Why haven't they? In Gordon's view, "what keeps computers from being truly productive is that these damn human beings keep getting in the way." Many jobs cannot be fully automated: "Planes will always need two pilots and trucks a driver." Computers cannot replace beauticians, gardeners or restaurant chefs. Moreover, there is the law of diminishing returns: the latest PCs do not represent as great an advance over earlier computers as the first did over typewriters, or as typewriters did over writing by hand. Says Gordon: "I cannot type or think any faster than I did with my first personal computer in 1983, although it contained only one-fiftieth of the memory and operated at one-thirtieth the speed of my present model."

Experts also point out that much investment in computers does not even aim at increasing productivity. It is intended to expand or protect market share. Computers can be misused too, especially by businessmen who buy them to keep up with the corporate Joneses. "We have clients who buy the most expensive laptops and systems and then just run an ordinary word-processing program," says Alex Reppen, a New York computer consultant, who notes, "People try to automate things that really have no business being automated."

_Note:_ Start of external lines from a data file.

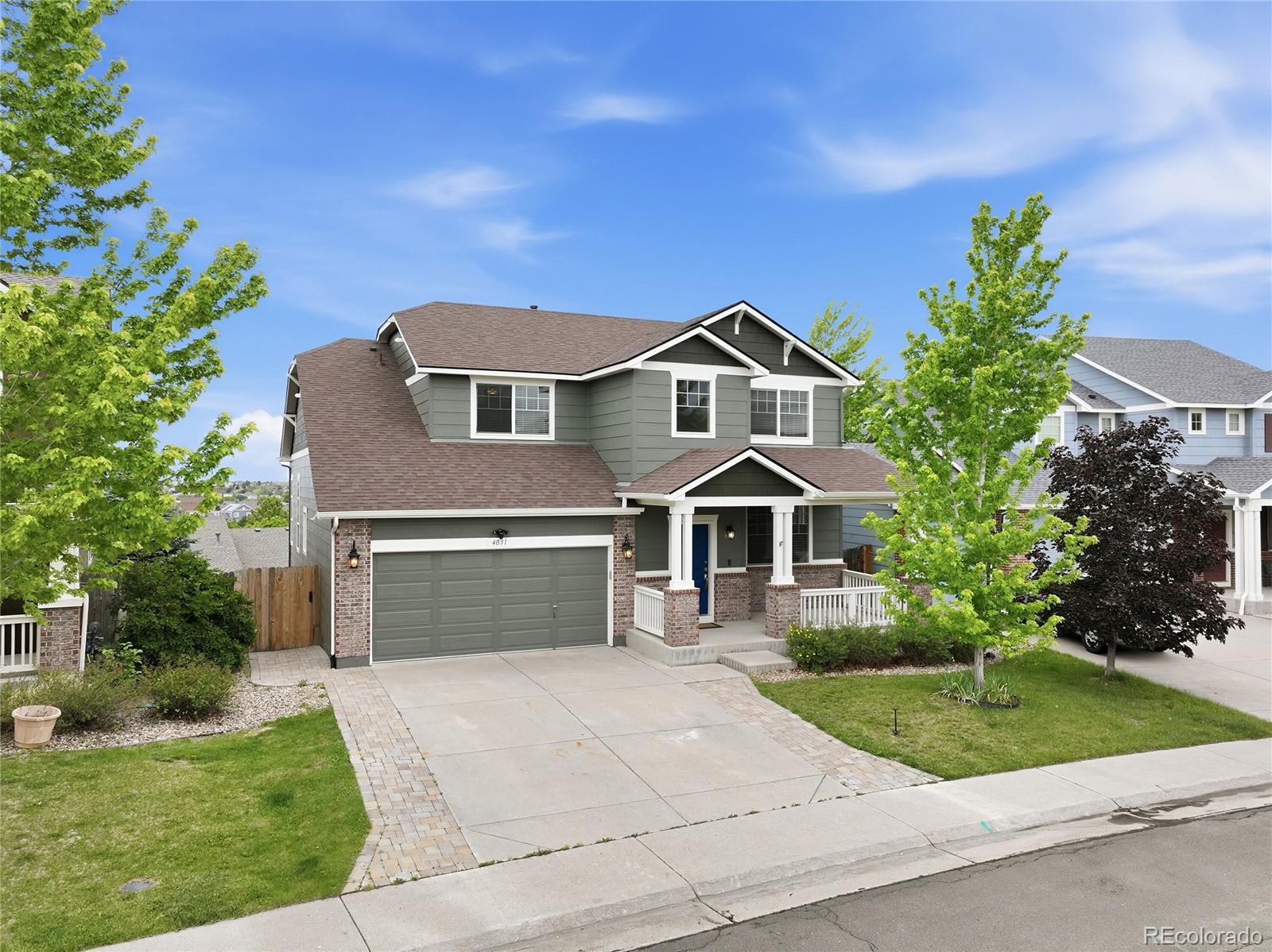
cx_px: 636
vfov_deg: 56.8
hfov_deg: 71.6
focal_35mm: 24
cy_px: 476
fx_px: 881
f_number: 8
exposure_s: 1/200
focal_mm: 12.3
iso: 110
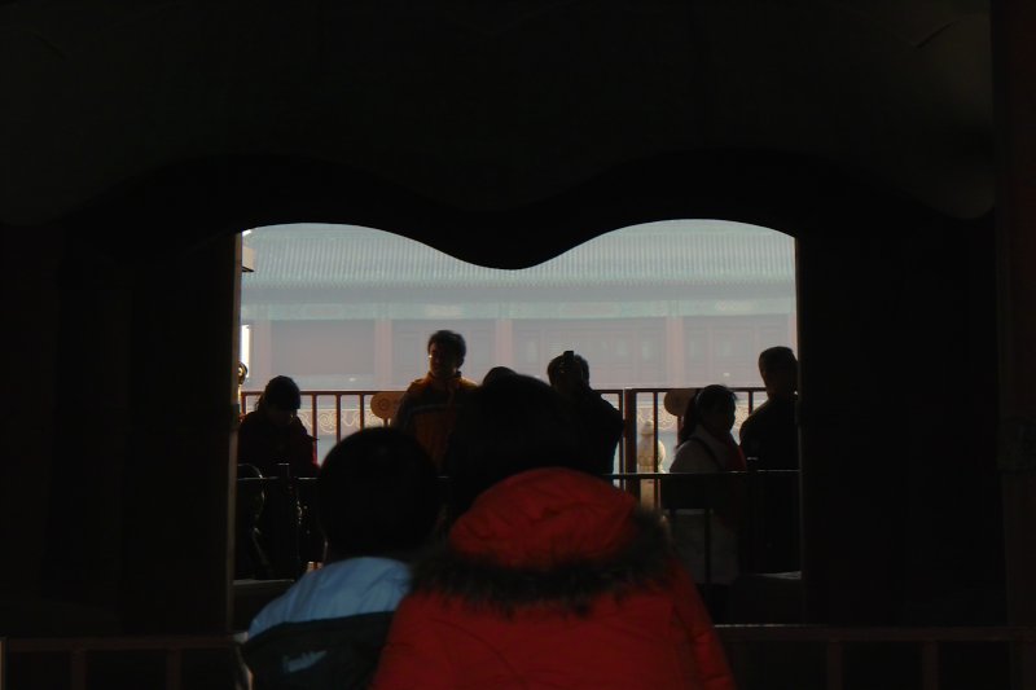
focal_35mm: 109
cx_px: 518
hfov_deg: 18.8
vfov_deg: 12.6
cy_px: 345
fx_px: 3136
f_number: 8
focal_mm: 63
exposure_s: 1/100
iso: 200
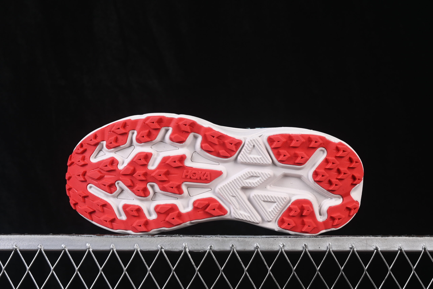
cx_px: 216
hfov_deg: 27.0
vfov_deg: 18.2
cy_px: 144
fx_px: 902
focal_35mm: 75
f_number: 8
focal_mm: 50
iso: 160
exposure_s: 1/80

Ben Jarvis, a California businessman, gives an example. A clerk at a tire shop once told him he would have to pay a bill in cash. "I told him I had an account there," says Jarvis, "but the guy said he had already punched the order up as a cash sale and it would take 10 minutes to redo the whole thing in the computer. Funny thing is, if the system were mechanical, you'd simply cross out cash and write in charge. The guy said, 'Yeah, that's what we used to do.'" Such experiences have persuaded Jarvis to keep computers out of his own company, Accelerated Business Forms, a 14-employee manufacturer of business documents. "If you've got any kind of repetitive operations, a computer is perfect," he says, "but if you handle custom orders, a computer does more harm than good."